PASSAGE SHOWN –
◆ ◆ ◆ ◆ ◆ ◆ ◆

The Virgin Experience

Losing my virginity at sixty eight.

I have decided, at sixty eight, to lose my virginity. It will be tough given that I have been involved in a deeply satisfying relationship for fifty years with a partner who once lent me enough money to buy a house and pays many of my bills. But the time has come.

You see I first joined the Clydesdale Bank when I was around eighteen. It was a pleasant experience. My bank manager invited me into a quiet room and explained all the processes. Even although I was young he called me Mr Macleod and said that if I ever needed impartial advice on money matters he would give it to me for free and in confidence. Then we had tea, discussed the weather, and he wished me well in my career in teaching.

Recently I went down to my bank to see his successor. I needed a small overdraft for a month.

At first I thought  the bank had moved. There was no sign of my bank’s name – The Clydesdale-  and all the staff, who used to wear suits and looked happy enough, were now being forced to dress as if they were going to a basket ball game in California in May – in tee shirts and plimsolls. I didn’t have to ask them if they were happy. It was February in Scotland. Minus eight.

Some of the furniture had changed. There was what looked like the seating for a baseball game. A girl of about eighteen came up and asked me what I wanted. I said I wanted to go to the bank. This is the bank she replied. Oh, I said.

I explained I would like a small overdraft. Oh no we don’t do that here. She responded, as if I had lost my mind.

You will have to phone someone else. You can use our phone. Oh, I said. When I picked up the phone a voice said that my call to the someone I didn’t know would be recorded for training and security purposes. Now I have been happily offering my confidential calls to the bank for some years for their training purposes, but you do wonder  how much recorded data they are going to need to write their training manuals.Maybe I should mock a heart attack to give them more material to work with, the Clydesdale has given me excellent service for over half a century. It would be nice to give something back.  Actually after twenty minutes waiting in the telephone queue I almost didn’t have to mock that heart attack. I think it was the piped music . I do wish they would pipe it somewhere else.

◆ ◆ ◆ ◆ ◆ ◆ ◆

EXERCISE DATA –
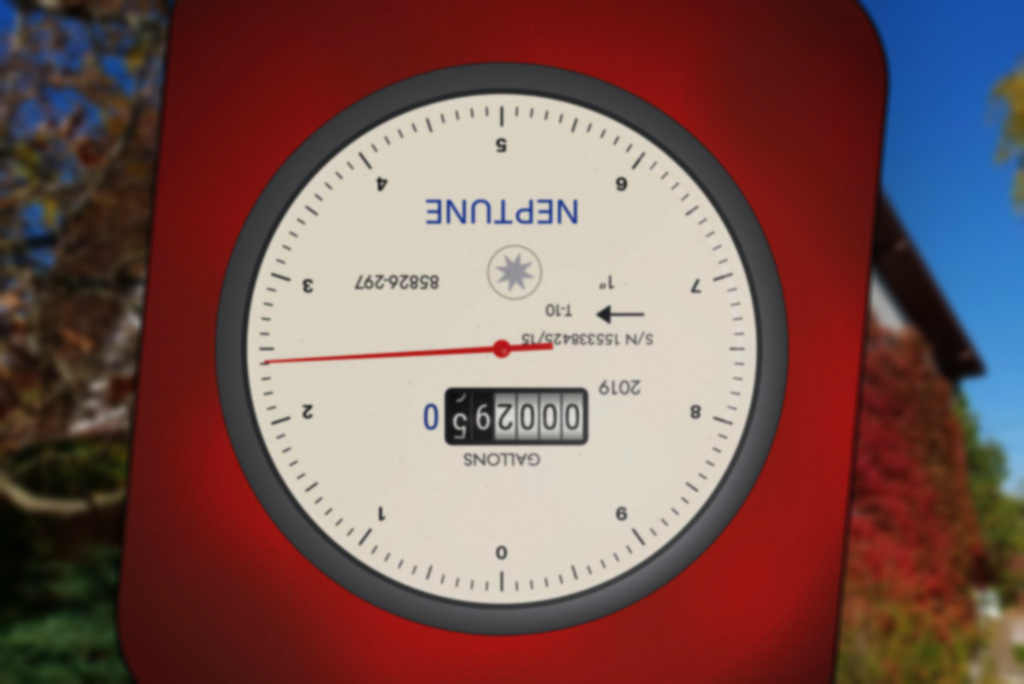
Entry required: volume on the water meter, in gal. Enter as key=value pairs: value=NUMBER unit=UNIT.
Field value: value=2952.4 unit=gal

◆ ◆ ◆ ◆ ◆ ◆ ◆

WRITTEN TASK 1 – Name every item of clothing that the bank essay says the staff wore, both in the past and now.
WRITTEN TASK 2 – Carry on the bank essay from its final sentence, in the same first-person voice and wry tone.

RESULT 1 – Suits, tee shirts, plimsolls

RESULT 2 –
The lady at the other end of the line, who sounded almost suicidal and who could blame her, called me by a Christian name that I have never used. I’ve told them this many times. So much for training. Or indeed emotional security.

As Ieft the bank I noticed that there were two signs up in the window ( I promise this is true ) one said that the bank opened at nine and the other said it opened at ten, I asked one of the basket ball dressed people why this was and he explained that the bank were legally obliged to put up a sign in the window  saying they opened at nine during the time when they weren’t opening at ten.I asked him to explain why and he said exactly the same thing again, only a little louder.

I tried to discuss the weather and my teaching career, but he just looked a little nervous.

The next day my new bank card arrived and with it a leaflet saying I was to say Hi to it and that it would give me total control. It was red and announced in lurid graphics that I was a virgin, it’s a piece of plastic I now have to present several times a day to various strangers. I shall resist smiling sheepishly. When I next opened my computer an email invited me to report on my banking experience and then asked a number of questions whose primary purpose seemed to be to ensure that I couldn’t report on my banking experience, whilst a computerised report will probably one day imply that I had.

Now I recognise that we live in rapidly changing times and that all these changes are probably a result of a number of marketing exercises and focus groups, but I do wonder who attends these things. I mean are there really people who suggest that it might be a good idea to have piped music, to have basket ball seating, and to call old men by their Christian names, particularly ones they don’t use?

So now, after a warm and helpful relationship with my bank for fifty years I have decided to lose my virginity.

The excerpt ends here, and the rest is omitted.